### Source text
════════════════════

David's Posts

Randall Munroe’s technology literacy narrative

As I was reading your technology literacy narratives, I was reminded of this xkcd comic from a number of years ago (August 2014, to be exact).

The hover text for that comic says:

I’d like to find a corpus of writing from children in a non-self-selected sample (e.g. handwritten letters to the president from everyone in the same teacher’s 7th grade class every year)–and score the kids today versus the kids 20 years ago on various objective measures of writing quality. I’ve heard the idea that exposure to all this amateur peer practice is hurting us, but I’d bet on the generation that conducts the bulk of their social lives via the written word over the generation that occasionally wrote book reports and letters to grandma once a year, any day.

As an addendum, I’ll just ask are y’all reading xkcd? If you’re interested in communicating science and other kinds of important, complex information for a general audience on the web (which you are or you wouldn’t be in this class, right?), then Randall Munroe’s comics are something you should be paying attention to. Some key examples:

  • Comic #980, which is a guide to money: “It started as a project to understand taxes and government spending, and turned into a rather extensive research project. With upwards of 200 sources and 150,000 tiny boxes.”

════════════════════

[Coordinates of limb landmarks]

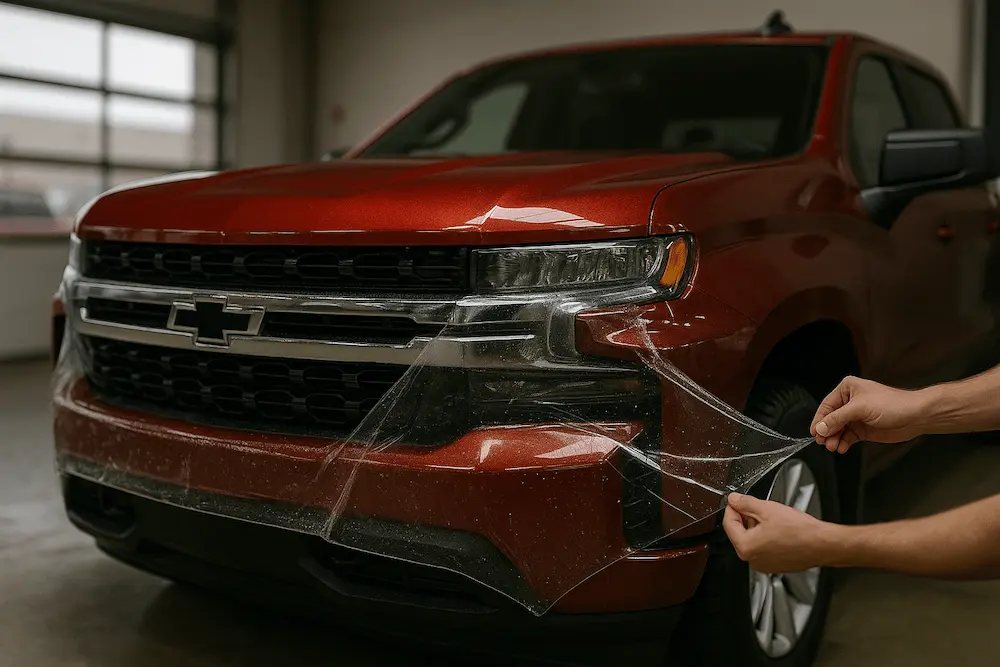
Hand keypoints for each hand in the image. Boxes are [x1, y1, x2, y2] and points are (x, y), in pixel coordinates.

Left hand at [723, 493, 834, 572]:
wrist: (822, 544)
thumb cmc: (799, 531)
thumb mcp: (767, 509)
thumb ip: (746, 503)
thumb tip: (734, 500)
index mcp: (746, 547)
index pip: (729, 524)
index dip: (732, 508)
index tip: (735, 501)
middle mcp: (753, 560)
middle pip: (740, 533)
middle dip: (745, 518)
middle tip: (753, 505)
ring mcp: (765, 565)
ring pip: (753, 541)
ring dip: (756, 527)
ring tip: (770, 516)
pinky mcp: (776, 565)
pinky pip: (765, 548)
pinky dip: (767, 537)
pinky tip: (778, 528)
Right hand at [810, 376, 927, 453]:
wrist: (916, 416)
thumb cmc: (892, 404)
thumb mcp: (860, 409)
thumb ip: (837, 419)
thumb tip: (820, 428)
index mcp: (847, 389)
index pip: (827, 406)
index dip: (819, 420)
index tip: (814, 432)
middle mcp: (850, 402)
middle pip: (831, 419)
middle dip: (827, 431)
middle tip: (824, 442)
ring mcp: (856, 417)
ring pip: (838, 430)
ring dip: (834, 439)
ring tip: (833, 447)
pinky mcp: (863, 429)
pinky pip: (848, 437)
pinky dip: (843, 443)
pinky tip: (842, 447)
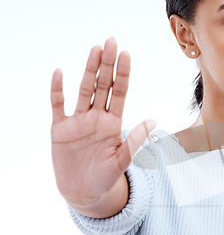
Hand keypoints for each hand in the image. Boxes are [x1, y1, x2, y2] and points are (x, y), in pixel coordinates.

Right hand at [50, 37, 155, 207]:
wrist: (85, 193)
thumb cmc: (106, 178)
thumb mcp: (123, 160)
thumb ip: (135, 141)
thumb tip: (153, 121)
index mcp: (113, 123)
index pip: (120, 92)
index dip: (123, 74)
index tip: (127, 54)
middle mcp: (96, 118)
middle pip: (102, 86)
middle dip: (106, 64)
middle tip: (111, 41)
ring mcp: (78, 122)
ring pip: (84, 90)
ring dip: (88, 70)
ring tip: (94, 49)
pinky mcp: (60, 130)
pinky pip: (58, 106)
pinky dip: (57, 90)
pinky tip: (59, 73)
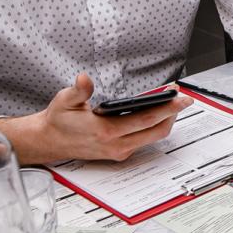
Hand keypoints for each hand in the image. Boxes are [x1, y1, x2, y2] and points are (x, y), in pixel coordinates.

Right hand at [0, 73, 189, 165]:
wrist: (49, 142)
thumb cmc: (58, 120)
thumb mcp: (64, 100)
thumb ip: (78, 90)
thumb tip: (85, 79)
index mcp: (105, 131)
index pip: (145, 120)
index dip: (166, 108)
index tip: (180, 97)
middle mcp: (116, 144)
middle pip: (156, 131)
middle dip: (173, 114)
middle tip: (183, 98)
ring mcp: (119, 151)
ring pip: (152, 137)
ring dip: (165, 121)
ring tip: (172, 103)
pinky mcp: (118, 153)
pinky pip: (144, 141)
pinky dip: (154, 127)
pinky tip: (157, 113)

════════════════════

### Brief 1
Summarize the blog post in two sentences.
### Brief 2
According to the hover text quoted in the blog post, why would its writer bet on today's children over the kids of 20 years ago?
### Brief 3
Continue the blog post from its last line.

### Output 1
Reading students' technology literacy narratives reminded the author of an August 2014 xkcd comic, whose hover text proposes scoring children's writing today against that of children 20 years ago and bets on the generation that conducts most of its social life through the written word. The author then urges readers interested in communicating complex information to a general audience on the web to follow Randall Munroe's comics, citing comic #980, a guide to money built from upwards of 200 sources.

### Output 2
Today's children conduct the bulk of their social lives through the written word. The earlier generation only occasionally wrote book reports and letters to grandma once a year.

### Output 3
  • Comic #1127. Laid out entirely by hand, it traces the composition of the US congress through the ages based both on party membership and published statistical analysis of individual voting habits. Additionally, it highlights the paths of notable members of Congress and various historical trends and oddities.
  • Comic #1732, A Timeline of Earth’s Average Temperature.

But really, the force of Randall Munroe’s intellect comes not from any single comic he’s created but from the series as a whole. He’s scientifically trained guy who worked for NASA and started drawing little stick-figure comics with science jokes, which has grown into some really powerful investigations of love, cancer, scientific and mathematical literacy, and the importance of play. He’s now published a number of books, including The Thing Explainer, a book that explains how complex things work using drawings and only the 100 most common words in the English language.